Saturday, 23 April 2016

A lesson in colour with Karen Haller, Ashlyn Gibson and Get Living London

Last week I went along to a slightly different blogging event - a masterclass on colour led by colour psychology expert Karen Haller. The event was held on behalf of Get Living London on behalf of their Make Yourself at Home Campaign. Get Living London rent out homes in London's East Village and encourage residents to be entirely creative with their homes - painting and decorating them as they wish. Of course the event was held in East Village in Olive Loves Alfie, a quirky family lifestyle shop stocking children's clothing, homeware, toys and books, run by Ashlyn Gibson.

Having just moved into my own flat in London six months ago I was keen to learn more about how I could decorate it. Admittedly I had never even heard of colour psychology before and didn't realise that decorations and colours in the home could sway our personalities.

Karen began the evening by giving an insightful talk about our personal relationships with colour. We had all been asked to bring along our favourite colour - which immediately was a challenge for me as I don't have a particular favourite! I admitted that in terms of clothing my favourite colours are bright reds and pinks, but in the home I prefer cool blues and pastel tones. Karen pointed out that this is probably because I like to give off a bright and energetic feel during the day, but at home I use my space to cool down and relax.

Most of the furniture in my flat is either white or duck-egg blue - and thinking back to when I bought it I am now wondering if these were spur of the moment decisions or if there was some kind of psychology in my colour choices?...

Karen highlighted three main triggers which affect our attitudes to colour - psychological, personal and cultural. Colour is often associated with experiences and meanings to our life, both positive and negative.

School uniform colours were a key example used on the night - did anyone else hate theirs? Mine was a dark mustard yellow colour and it's safe to say I have never worn it or used it in the home again. We were also told about a friend of Karen's who painted every room in her house green after going through a divorce, in the hopes it would make her feel uplifted, but it had the entire opposite effect and she ended up isolating herself. Similarly we were told that hints of red in an office or boardroom can promote discussion, but too much may cause heated debates and tension.

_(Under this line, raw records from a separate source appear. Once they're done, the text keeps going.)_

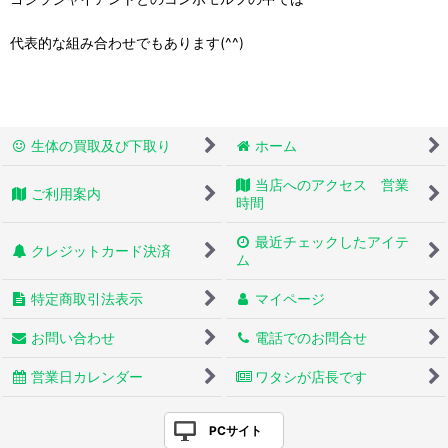
代表的な組み合わせでもあります(^^)
生体の買取及び下取り
ホーム
当店へのアクセス 営業
ご利用案内
時間
最近チェックしたアイテ
クレジットカード決済
ム
特定商取引法表示
マイページ
お問い合わせ
電話でのお問合せ
営業日カレンダー
ワタシが店長です
PCサイト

Colour is especially important with make-up. Make-up should complement a look and be part of an overall image - for example, Karen said that if a woman wears a bright led lipstick it should not look harsh or be the only thing a person sees when they look at them.

Next we were given a talk by Ashlyn Gibson, the owner of Olives Loves Alfie. Ashlyn talked us through some of the ways she has styled and decorated her homes over time and how she encourages others to be creative with photography. 

Ashlyn asked us to think of; a favourite or inspirational place, a person who means a lot to you, an object you cherish and your favourite cultural piece (such as a film or song), and use these answers as a tool-kit when starting home design. Ashlyn inspired me to make my home as personal as possible and fill it with photographs and objects.

We all got to take home a copy of Ashlyn's book Creative Family Home which I can't wait to look through! A huge thank you to Karen, Ashlyn and Get Living London for a fun and interesting evening!